▶ _TASK PROMPT_:
Search the data below for the string "фашизм". Extract every line that contains it.

BEGIN DATASET CONTENT

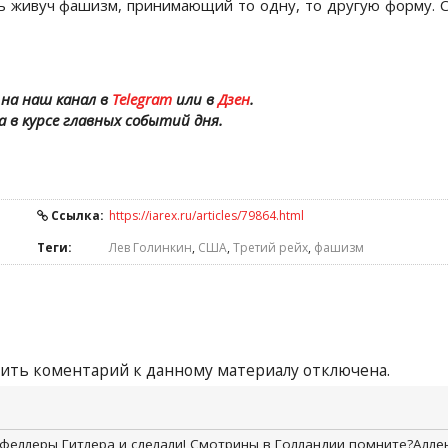
ль живуч фашизм, принимающий то одну, то другую форму. 
на наш канал в
Telegram
или в
Дзен
.
а в курсе главных событий дня.
Ссылка:
https://iarex.ru/articles/79864.html
Теги:
Лев Голинкин
,
США
,
Третий рейх
,
фашизм
ить коментарий к данному материалу отключена.
кфеллеры Гитлера и сделали! Смотрины в Голландии помните?Алле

END DATASET CONTENT

▶ _RESPONSE AREA_:
ль живуч фашизм, принимающий то одну, то другую форму. 
фашизм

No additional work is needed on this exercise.